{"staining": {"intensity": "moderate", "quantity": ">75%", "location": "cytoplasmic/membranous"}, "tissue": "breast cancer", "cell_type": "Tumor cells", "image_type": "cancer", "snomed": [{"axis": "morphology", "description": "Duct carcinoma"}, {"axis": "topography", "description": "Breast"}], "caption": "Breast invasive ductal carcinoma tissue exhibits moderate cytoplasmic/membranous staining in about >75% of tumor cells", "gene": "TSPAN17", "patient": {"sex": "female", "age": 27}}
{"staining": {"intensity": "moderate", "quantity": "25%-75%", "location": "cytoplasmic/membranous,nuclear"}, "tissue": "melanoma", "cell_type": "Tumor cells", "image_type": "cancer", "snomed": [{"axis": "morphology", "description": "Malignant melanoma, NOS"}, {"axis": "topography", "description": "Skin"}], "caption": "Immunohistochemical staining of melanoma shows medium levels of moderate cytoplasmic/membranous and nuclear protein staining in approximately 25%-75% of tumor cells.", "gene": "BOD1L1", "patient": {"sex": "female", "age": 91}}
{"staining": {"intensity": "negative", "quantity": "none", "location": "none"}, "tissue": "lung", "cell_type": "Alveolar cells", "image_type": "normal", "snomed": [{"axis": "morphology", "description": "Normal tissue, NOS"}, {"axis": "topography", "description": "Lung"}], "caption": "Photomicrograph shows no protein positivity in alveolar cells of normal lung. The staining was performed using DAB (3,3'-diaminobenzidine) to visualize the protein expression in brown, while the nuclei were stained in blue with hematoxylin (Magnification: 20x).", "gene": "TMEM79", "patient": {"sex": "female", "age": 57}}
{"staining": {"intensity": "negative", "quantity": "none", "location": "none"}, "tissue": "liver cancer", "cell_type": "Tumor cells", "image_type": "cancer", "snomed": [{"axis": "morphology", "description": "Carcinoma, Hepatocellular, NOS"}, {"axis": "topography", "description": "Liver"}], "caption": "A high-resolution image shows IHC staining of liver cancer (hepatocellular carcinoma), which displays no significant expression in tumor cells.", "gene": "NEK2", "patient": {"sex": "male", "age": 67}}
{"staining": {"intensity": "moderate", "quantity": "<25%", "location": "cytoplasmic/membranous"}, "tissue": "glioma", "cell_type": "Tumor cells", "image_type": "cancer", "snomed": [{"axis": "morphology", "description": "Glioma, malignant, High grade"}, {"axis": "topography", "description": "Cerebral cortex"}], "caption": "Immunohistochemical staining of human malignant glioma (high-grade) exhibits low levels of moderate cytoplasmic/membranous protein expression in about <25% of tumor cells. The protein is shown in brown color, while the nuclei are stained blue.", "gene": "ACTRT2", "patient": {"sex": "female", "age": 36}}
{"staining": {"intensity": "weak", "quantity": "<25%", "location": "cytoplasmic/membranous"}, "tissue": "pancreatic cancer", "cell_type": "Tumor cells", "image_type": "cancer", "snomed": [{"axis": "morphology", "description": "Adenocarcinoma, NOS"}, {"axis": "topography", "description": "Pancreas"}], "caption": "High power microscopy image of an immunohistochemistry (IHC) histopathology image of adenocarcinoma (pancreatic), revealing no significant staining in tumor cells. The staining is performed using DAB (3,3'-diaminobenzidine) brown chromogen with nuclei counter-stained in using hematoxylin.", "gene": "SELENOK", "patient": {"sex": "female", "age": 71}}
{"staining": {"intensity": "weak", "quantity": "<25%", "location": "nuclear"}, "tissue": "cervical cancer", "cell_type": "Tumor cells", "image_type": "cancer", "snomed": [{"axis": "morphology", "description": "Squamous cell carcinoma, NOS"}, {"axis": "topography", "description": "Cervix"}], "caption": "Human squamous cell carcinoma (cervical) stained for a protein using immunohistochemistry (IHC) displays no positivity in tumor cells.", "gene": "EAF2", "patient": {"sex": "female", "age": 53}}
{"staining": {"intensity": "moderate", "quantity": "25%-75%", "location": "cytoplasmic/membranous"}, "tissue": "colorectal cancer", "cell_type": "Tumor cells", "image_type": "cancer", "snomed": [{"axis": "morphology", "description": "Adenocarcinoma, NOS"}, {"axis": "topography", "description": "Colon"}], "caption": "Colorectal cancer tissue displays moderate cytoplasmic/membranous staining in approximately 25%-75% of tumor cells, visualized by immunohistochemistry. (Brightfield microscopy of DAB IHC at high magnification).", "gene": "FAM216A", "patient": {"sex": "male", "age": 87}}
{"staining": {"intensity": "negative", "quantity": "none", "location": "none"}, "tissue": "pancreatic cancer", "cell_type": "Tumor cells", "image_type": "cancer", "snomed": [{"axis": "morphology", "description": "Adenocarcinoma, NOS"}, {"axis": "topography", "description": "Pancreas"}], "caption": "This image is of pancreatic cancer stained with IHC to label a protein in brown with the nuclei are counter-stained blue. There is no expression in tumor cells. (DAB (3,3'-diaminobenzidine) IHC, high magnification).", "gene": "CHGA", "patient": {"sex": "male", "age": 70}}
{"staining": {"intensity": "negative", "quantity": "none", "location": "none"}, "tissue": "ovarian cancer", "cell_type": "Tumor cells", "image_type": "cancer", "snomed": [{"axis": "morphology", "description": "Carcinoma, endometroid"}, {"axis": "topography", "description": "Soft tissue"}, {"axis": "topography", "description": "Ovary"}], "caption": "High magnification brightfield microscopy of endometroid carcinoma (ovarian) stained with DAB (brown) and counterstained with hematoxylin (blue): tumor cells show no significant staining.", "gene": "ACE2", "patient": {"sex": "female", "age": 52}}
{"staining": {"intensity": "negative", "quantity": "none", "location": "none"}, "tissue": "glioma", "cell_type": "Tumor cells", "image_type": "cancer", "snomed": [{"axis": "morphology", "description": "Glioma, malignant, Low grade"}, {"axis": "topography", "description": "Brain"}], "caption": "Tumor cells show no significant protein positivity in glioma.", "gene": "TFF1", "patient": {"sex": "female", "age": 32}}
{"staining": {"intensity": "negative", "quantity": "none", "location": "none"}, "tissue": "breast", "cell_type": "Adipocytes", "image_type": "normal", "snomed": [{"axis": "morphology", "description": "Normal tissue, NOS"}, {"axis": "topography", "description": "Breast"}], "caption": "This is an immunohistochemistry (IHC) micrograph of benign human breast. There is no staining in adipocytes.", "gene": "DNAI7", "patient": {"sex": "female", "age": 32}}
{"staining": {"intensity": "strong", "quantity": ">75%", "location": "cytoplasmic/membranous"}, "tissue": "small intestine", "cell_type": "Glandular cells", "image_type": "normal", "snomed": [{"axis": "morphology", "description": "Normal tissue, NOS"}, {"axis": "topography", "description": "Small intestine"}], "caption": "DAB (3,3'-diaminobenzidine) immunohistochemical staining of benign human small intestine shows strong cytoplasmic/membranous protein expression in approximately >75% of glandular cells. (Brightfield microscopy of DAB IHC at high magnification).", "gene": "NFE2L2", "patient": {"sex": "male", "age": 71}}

------------

## Required action
Produce a verbatim copy of each record above.

## Response box
{"staining": {"intensity": "moderate", "quantity": ">75%", "location": "cytoplasmic/membranous"}, "tissue": "breast cancer", "cell_type": "Tumor cells", "image_type": "cancer", "snomed": [{"axis": "morphology", "description": "Duct carcinoma"}, {"axis": "topography", "description": "Breast"}], "caption": "Breast invasive ductal carcinoma tissue exhibits moderate cytoplasmic/membranous staining in about >75% of tumor cells", "gene": "TSPAN17", "patient": {"sex": "female", "age": 27}}
{"staining": {"intensity": "moderate", "quantity": "25%-75%", "location": "cytoplasmic/membranous,nuclear"}, "tissue": "melanoma", "cell_type": "Tumor cells", "image_type": "cancer", "snomed": [{"axis": "morphology", "description": "Malignant melanoma, NOS"}, {"axis": "topography", "description": "Skin"}], "caption": "Immunohistochemical staining of melanoma shows medium levels of moderate cytoplasmic/membranous and nuclear protein staining in approximately 25%-75% of tumor cells.", "gene": "BOD1L1", "patient": {"sex": "female", "age": 91}}
{"staining": {"intensity": "negative", "quantity": "none", "location": "none"}, "tissue": "lung", "cell_type": "Alveolar cells", "image_type": "normal", "snomed": [{"axis": "morphology", "description": "Normal tissue, NOS"}, {"axis": "topography", "description": "Lung"}], "caption": "Photomicrograph shows no protein positivity in alveolar cells of normal lung. The staining was performed using DAB (3,3'-diaminobenzidine) to visualize the protein expression in brown, while the nuclei were stained in blue with hematoxylin (Magnification: 20x).", "gene": "TMEM79", "patient": {"sex": "female", "age": 57}}
{"staining": {"intensity": "negative", "quantity": "none", "location": "none"}, "tissue": "liver cancer", "cell_type": "Tumor cells", "image_type": "cancer", "snomed": [{"axis": "morphology", "description": "Carcinoma, Hepatocellular, NOS"}, {"axis": "topography", "description": "Liver"}], "caption": "A high-resolution image shows IHC staining of liver cancer (hepatocellular carcinoma), which displays no significant expression in tumor cells.", "gene": "NEK2", "patient": {"sex": "male", "age": 67}}
{"staining": {"intensity": "moderate", "quantity": "<25%", "location": "cytoplasmic/membranous"}, "tissue": "glioma", "cell_type": "Tumor cells", "image_type": "cancer", "snomed": [{"axis": "morphology", "description": "Glioma, malignant, High grade"}, {"axis": "topography", "description": "Cerebral cortex"}], "caption": "Immunohistochemical staining of human malignant glioma (high-grade) exhibits low levels of moderate cytoplasmic/membranous protein expression in about <25% of tumor cells. The protein is shown in brown color, while the nuclei are stained blue.", "gene": "ACTRT2", "patient": {"sex": "female", "age": 36}}
{"staining": {"intensity": "weak", "quantity": "<25%", "location": "cytoplasmic/membranous"}, "tissue": "pancreatic cancer", "cell_type": "Tumor cells", "image_type": "cancer", "snomed": [{"axis": "morphology", "description": "Adenocarcinoma, NOS"}, {"axis": "topography", "description": "Pancreas"}], "caption": "High power microscopy image of an immunohistochemistry (IHC) histopathology image of adenocarcinoma (pancreatic), revealing no significant staining in tumor cells. The staining is performed using DAB (3,3'-diaminobenzidine) brown chromogen with nuclei counter-stained in using hematoxylin.", "gene": "SELENOK", "patient": {"sex": "female", "age": 71}}
{"staining": {"intensity": "weak", "quantity": "<25%", "location": "nuclear"}, "tissue": "cervical cancer", "cell_type": "Tumor cells", "image_type": "cancer", "snomed": [{"axis": "morphology", "description": "Squamous cell carcinoma, NOS"}, {"axis": "topography", "description": "Cervix"}], "caption": "Human squamous cell carcinoma (cervical) stained for a protein using immunohistochemistry (IHC) displays no positivity in tumor cells.", "gene": "EAF2", "patient": {"sex": "female", "age": 53}}
{"staining": {"intensity": "moderate", "quantity": "25%-75%", "location": "cytoplasmic/membranous"}, "tissue": "colorectal cancer", "cell_type": "Tumor cells", "image_type": "cancer", "snomed": [{"axis": "morphology", "description": "Adenocarcinoma, NOS"}, {"axis": "topography", "description": "Colon"}], "caption": "Colorectal cancer tissue displays moderate cytoplasmic/membranous staining in approximately 25%-75% of tumor cells, visualized by immunohistochemistry. (Brightfield microscopy of DAB IHC at high magnification).", "gene": "FAM216A", "patient": {"sex": "male", "age": 87}}
{"staining": {"intensity": "negative", "quantity": "none", "location": "none"}, "tissue": "pancreatic cancer", "cell_type": "Tumor cells", "image_type": "cancer", "snomed": [{"axis": "morphology", "description": "Adenocarcinoma, NOS"}, {"axis": "topography", "description": "Pancreas"}], "caption": "This image is of pancreatic cancer stained with IHC to label a protein in brown with the nuclei are counter-stained blue. There is no expression in tumor cells. (DAB (3,3'-diaminobenzidine) IHC, high magnification).", "gene": "CHGA", "patient": {"sex": "male", "age": 70}}
{"staining": {"intensity": "negative", "quantity": "none", "location": "none"}, "tissue": "ovarian cancer", "cell_type": "Tumor cells", "image_type": "cancer", "snomed": [{"axis": "morphology", "description": "Carcinoma, endometroid"}, {"axis": "topography", "description": "Soft tissue"}, {"axis": "topography", "description": "Ovary"}], "caption": "High magnification brightfield microscopy of endometroid carcinoma (ovarian) stained with DAB (brown) and counterstained with hematoxylin (blue): tumor cells show no significant staining.", "gene": "ACE2", "patient": {"sex": "female", "age": 52}}
{"staining": {"intensity": "negative", "quantity": "none", "location": "none"}, "tissue": "glioma", "cell_type": "Tumor cells", "image_type": "cancer", "snomed": [{"axis": "morphology", "description": "Glioma, malignant, Low grade"}, {"axis": "topography", "description": "Brain"}], "caption": "Tumor cells show no significant protein positivity in glioma.", "gene": "TFF1", "patient": {"sex": "female", "age": 32}}
{"staining": {"intensity": "negative", "quantity": "none", "location": "none"}, "tissue": "breast", "cell_type": "Adipocytes", "image_type": "normal", "snomed": [{"axis": "morphology", "description": "Normal tissue, NOS"}, {"axis": "topography", "description": "Breast"}], "caption": "This is an immunohistochemistry (IHC) micrograph of benign human breast. There is no staining in adipocytes.", "gene": "DNAI7", "patient": {"sex": "female", "age": 32}}
{"staining": {"intensity": "strong", "quantity": ">75%", "location": "cytoplasmic/membranous"}, "tissue": "small intestine", "cell_type": "Glandular cells", "image_type": "normal", "snomed": [{"axis": "morphology", "description": "Normal tissue, NOS"}, {"axis": "topography", "description": "Small intestine"}], "caption": "DAB (3,3'-diaminobenzidine) immunohistochemical staining of benign human small intestine shows strong cytoplasmic/membranous protein expression in approximately >75% of glandular cells. (Brightfield microscopy of DAB IHC at high magnification).", "gene": "NFE2L2", "patient": {"sex": "male", "age": 71}}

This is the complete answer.